The first Muppet production under full Disney control, The Muppets' Wizard of Oz, went into production immediately and aired on ABC in May 2005. On July 30, 2005, Animal and Pepe the King Prawn made appearance on The X Games 11 Preview show of All Access on ESPN2. Bear's first appearance under Disney's control was in the reality show, Breakfast With Bear in 2005.
A fiftieth birthday tour for Kermit, "Kermit's World Tour" was planned with leadership changes made just days before the tour began. The tour made its initial three stops before being canceled: Kermit, Texas; Johnson Space Center tour; and cake with The Rockettes at Radio City Music Hall, NYC. Following Eisner's exit from Disney, new CEO Bob Iger removed the head of the Muppets Holding Company and several senior staff members hand-picked by Eisner. The Muppets Holding Company was then paired with Baby Einstein under Senior Vice President and General Manager R. Russell Hampton, Jr.
ABC, in October 2005, commissioned America's Next Muppet, a script and five script outlines, but ABC was reluctant to green light America's Next Muppet, and it never got out of the planning stage. Muppet Holding's new general manager instead licensed the Muppets out to TF1, a French television network, to produce Muppet TV in September 2006.

The Muppets Studio

In 2006, the Muppets Holding Company was transferred from the Disney Consumer Products unit to The Walt Disney Studios; with studio executives passing on oversight, the unit was placed in the special events group. That same year, Disney contracted with Puppet Heap to rebuild, maintain, and create puppet characters for the Muppets Studio. In April 2007, the Muppets Holding Company changed its name to The Muppets Studio under new leadership by Special Events Group SVP Lylle Breier.
In 2008, The Muppets Studio began a licensing agreement with F.A.O. Schwarz to create a Muppet-themed boutique where customers can design their own Muppet. In 2013, Disney Theatrical Productions revealed that a show based on The Muppets was in active development and that a 15-minute show had been conducted by Thomas Schumacher to see how the technical components would work out.
The company was transferred in 2014 to Disney's new media unit, Disney Consumer Products and Interactive Media, specifically DCPI Labs. On April 3, 2015, a series of shorts named Muppets Moments premiered on Disney Junior. The series features conversations between the Muppets and young children. By April, Bill Prady was commissioned to write a script for a new Muppets pilot with the title The Muppets, which was greenlit, but lasted only one season.

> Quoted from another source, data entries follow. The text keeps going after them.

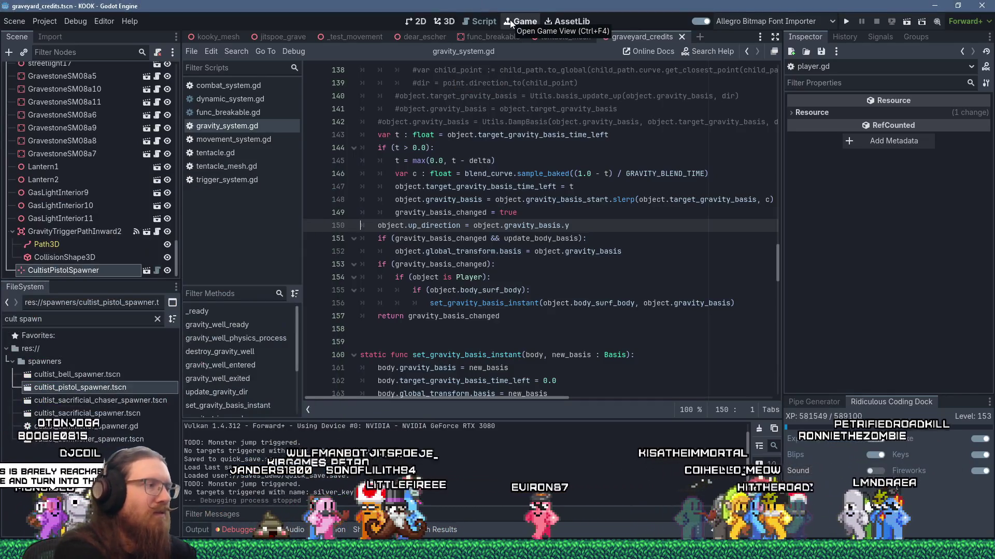
key("super+r")
type("e")
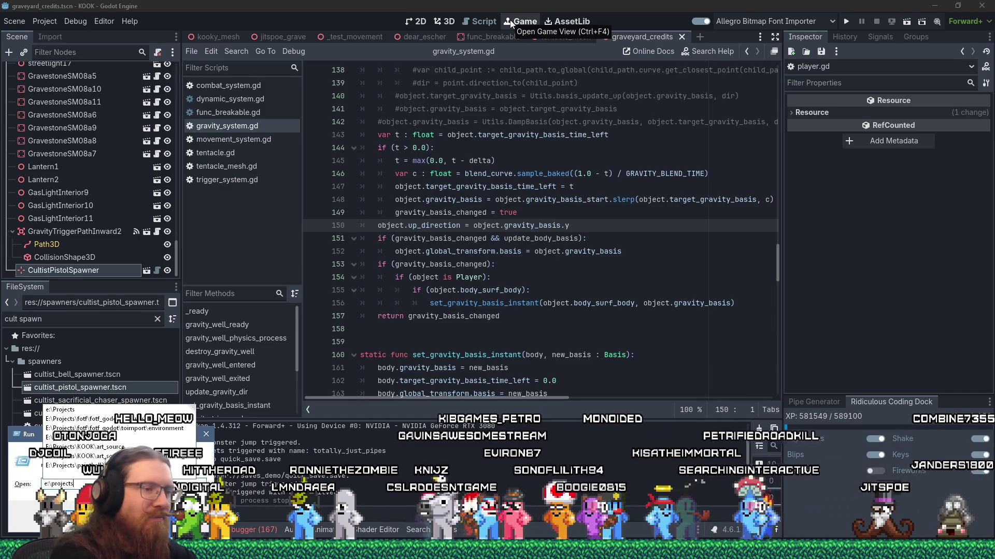
key("BackSpace")
key("BackSpace")
key("BackSpace")
type("rograms\t")
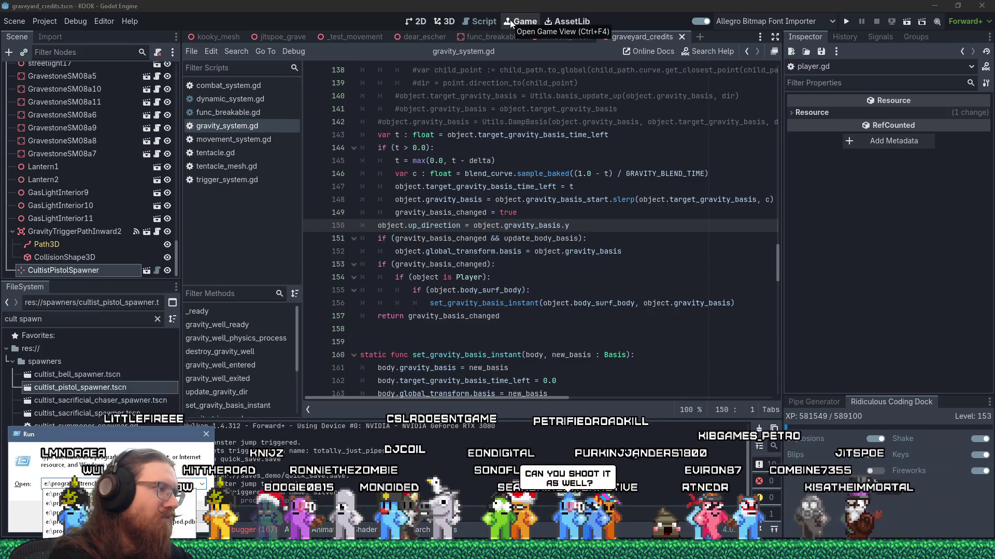
type("renchbroom")
key("Return")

Disney Consumer Products and Interactive Media became part of Disney Parks, Experiences and Products in a March 2018 company reorganization. A relaunch of the Muppets franchise was planned as of February 2018 for the then-unnamed Disney streaming service scheduled to be launched in 2019. Soon two series were under development for the Disney+ streaming service, the unscripted short-form series Muppets Now, and the scripted comedy Muppets Live Another Day. Live Another Day was from Adam Horowitz, Eddy Kitsis, and Josh Gad, and was planned as eight-episode series which would depict events taking place after Muppets Take Manhattan. The series was at ABC Signature Studios with a pilot order when Muppets Studios vice president Debbie McClellan departed and her replacement, Disney Parks Live Entertainment senior vice president David Lightbody, wanted a different take to the project. Unwilling to drop months of work and their concept, the creative trio dropped the project. Muppets Now continued development towards airing on the streaming service.